* [BRANO PROPOSTO]:
■ ■ ■ ■ ■ ■ ■
Festival di Locarno 2024 (Piazza Grande, 8 agosto): Reinas di Klaudia Reynicke

Prima di parlare dei film presentati in Piazza Grande, iniziamo dalla premiazione della produttrice Stacey Sher (Reality Bites di Ben Stiller, Erin Brockovich – Forte come la verità di Steven Soderbergh oppure il mitico Pulp Fiction di Quentin Tarantino, tanto per fare qualche titolo…) che ha ricevuto il Raimondo Rezzonico Award. Al pubblico ha detto che per lei è un onore e una benedizione straordinaria essere stata premiata in questo luogo, che reputa il “Paradiso del Cinema”. Il mio è un lavoro dove si guarda sempre avanti e mai indietro, e sono contenta quando i sogni di qualcuno diventano realtà». Alla domanda del direttore artistico Giona Nazzaro, su quanto sia difficile lavorare come produttrice in un contesto prettamente maschile, ha risposto: «Quando ho iniziato, ero una giovane donna, e in quell’epoca dovevo scusarmi molto… adesso però non è più così. Noi donne abbiamo un posto e una voce in questo settore, nonostante spesso mi chiedano “Cosa fa un Producer?”. A questa domanda ci sono troppe risposte, ma ci vuole l’amore per la sceneggiatura e la creazione di film. Ogni lavoro è un’esperienza collettiva e si viene sempre trasformati dal film che si sta producendo.
■ ■ ■ ■ ■ ■ ■
* [COSA FARE]:
Riprendi il resoconto sul Festival di Locarno 2024 e continualo a partire dalla sua ultima frase.

* [DATI QUI SOTTO]:
■ ■ ■ ■ ■ ■ ■
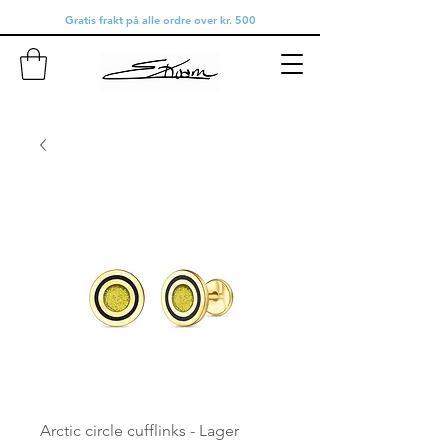
Gratis frakt på alle ordre over kr. 500
Arctic circle cufflinks - Lager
■ ■ ■ ■ ■ ■ ■
* [ESERCIZIO SVOLTO]:
Passando poi al film in programma di Klaudia Reynicke, bisogna ricordare che il suo Reinas ha avuto la prima mondiale in America, al Sundance Film Festival, e poi alla Berlinale 2024 dove ha ricevuto il Grand Prix per il miglior film nella Sezione “Generation plus”.

Cresciuta in Ticino dopo aver lasciato il Perù, la regista saliva per la prima volta sul palco della Piazza Grande anche se per più di 10 anni era stata nel pubblico della piazza. In passato aveva presentato altri due film a Locarno nel Concorso di “Cineasti del Presente”: The Nest (2016) e Love Me Tender (2019) e proprio  l’8 agosto di 15 anni fa, al Festival, aveva incontrato l’amore della sua vita, ora suo marito, anche lui presente in Piazza Grande per vedere Reinas.

La storia del suo film si riconnette a un territorio lasciato e ritrovato, parla di emigrazione dovuta al caos sociale e politico del Perù del 1992. Lucia e Aurora (le figlie) stanno per lasciare per sempre il loro paese con la madre, che aspetta solo la firma del padre Carlos per poter ultimare la richiesta del visto. L’uomo, che fino a quel momento era stato un genitore molto assente, si mobilita per riuscire a guadagnarsi l’amore delle due figlie, prima che partano.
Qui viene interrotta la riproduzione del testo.